Four baselines were compared: (a) Least‑load routing (ignores cache), (b) Prefix‑similarity routing (optimizes only cache overlap), (c) a standard centralized proxy that uses the same routing logic but without the network‑aware cost model, and (d) GORGO‑proxy (the proposed method).

Key findings:

• Tail latency reduction – By accounting for RTT, GORGO lowered the 99th‑percentile TTFT by roughly 30 % compared with the cache‑only policy, demonstrating that avoiding unnecessary cross‑region hops is critical for tail performance.
• Median latency improvement – The centralized GORGO‑proxy achieved a 2.5× speed‑up in median TTFT over the standard proxy, primarily because it eliminates per‑node synchronization overhead and makes globally optimal decisions.
• Throughput parity – All policies achieved similar overall request‑per‑second throughput, indicating that the latency gains do not come at the expense of capacity.
• Network traffic savings – GORGO reduced inter‑region traffic by about 15 % by keeping more requests local when the queue delay was acceptable.
• Load balancing fairness – GPU utilization across the three regions remained balanced, showing that the cost model naturally spreads load when network costs are comparable.

The authors discuss limitations: maintaining the prefix trie and exchanging summaries scales linearly with the number of regions and the diversity of prompts, potentially increasing memory and bandwidth overhead. RTT measurements can be noisy in volatile network conditions, which may degrade the accuracy of the cost estimate. Moreover, the system does not transfer actual KV‑cache blocks; if a request’s prefix only partially matches cached data, the remaining pre‑fill work still incurs latency.
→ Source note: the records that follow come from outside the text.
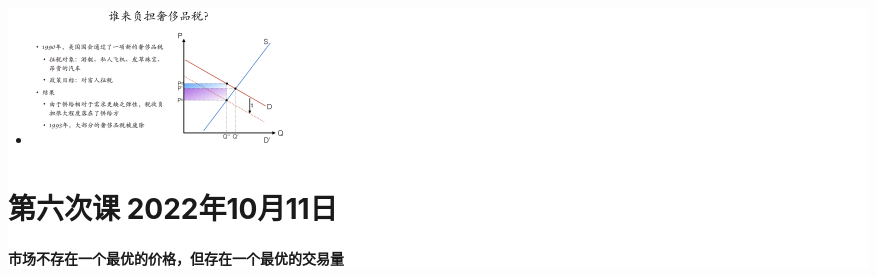   * <img src="image-20221004175957480.png" alt="image-20221004175957480" style="zoom:25%;" />

# 第六次课 2022年10月11日

**市场不存在一个最优的价格，但存在一个最优的交易量**

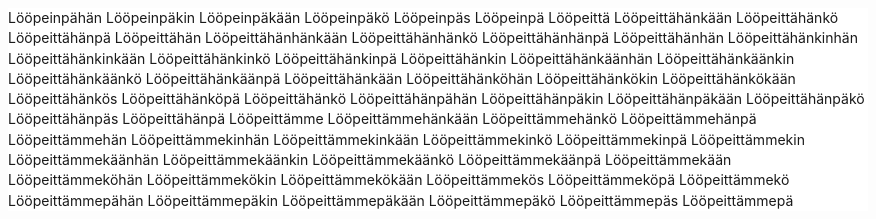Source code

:Lööpeinpähän
Lööpeinpäkin
Lööpeinpäkään
Lööpeinpäkö
Lööpeinpäs
Lööpeinpä
Lööpeittä
Lööpeittähänkään
Lööpeittähänkö
Lööpeittähänpä
Lööpeittähän
Lööpeittähänhänkään
Lööpeittähänhänkö
Lööpeittähänhänpä
Lööpeittähänhän
Lööpeittähänkinhän
Lööpeittähänkinkään
Lööpeittähänkinkö
Lööpeittähänkinpä
Lööpeittähänkin
Lööpeittähänkäänhän
Lööpeittähänkäänkin
Lööpeittähänkäänkö
Lööpeittähänkäänpä
Lööpeittähänkään
Lööpeittähänköhän
Lööpeittähänkökin
Lööpeittähänkökään
Lööpeittähänkös
Lööpeittähänköpä
Lööpeittähänkö
Lööpeittähänpähän
Lööpeittähänpäkin
Lööpeittähänpäkään
Lööpeittähänpäkö
Lööpeittähänpäs
Lööpeittähänpä
Lööpeittämme
Lööpeittämmehänkään
Lööpeittämmehänkö
Lööpeittämmehänpä
Lööpeittämmehän
Lööpeittämmekinhän
Lööpeittämmekinkään
Lööpeittämmekinkö
Lööpeittämmekinpä
Lööpeittämmekin
Lööpeittämmekäänhän
Lööpeittämmekäänkin
Lööpeittämmekäänkö
Lööpeittämmekäänpä
Lööpeittämmekään
Lööpeittämmeköhän
Lööpeittämmekökin
Lööpeittämmekökään
Lööpeittämmekös
Lööpeittämmeköpä
Lööpeittämmekö
Lööpeittämmepähän
Lööpeittämmepäkin
Lööpeittämmepäkään
Lööpeittämmepäkö
Lööpeittämmepäs
Lööpeittämmepä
Future work includes (i) integrating probabilistic models of prefix similarity to predict cache hit probability more accurately, (ii) extending the cost function to incorporate monetary data‑transfer costs in multi‑cloud deployments, and (iii) applying reinforcement‑learning techniques to auto‑tune the weighting parameters (tp, q̂s) based on observed traffic patterns.

In summary, GORGO provides the first practical approach that simultaneously optimizes KV‑cache reuse and inter‑region network latency for LLM inference. Its additive cost model, lightweight per‑region state exchange, and optional centralized proxy achieve substantial reductions in both median and tail TTFT while preserving overall throughput, making it a compelling candidate for production‑grade, globally distributed LLM services.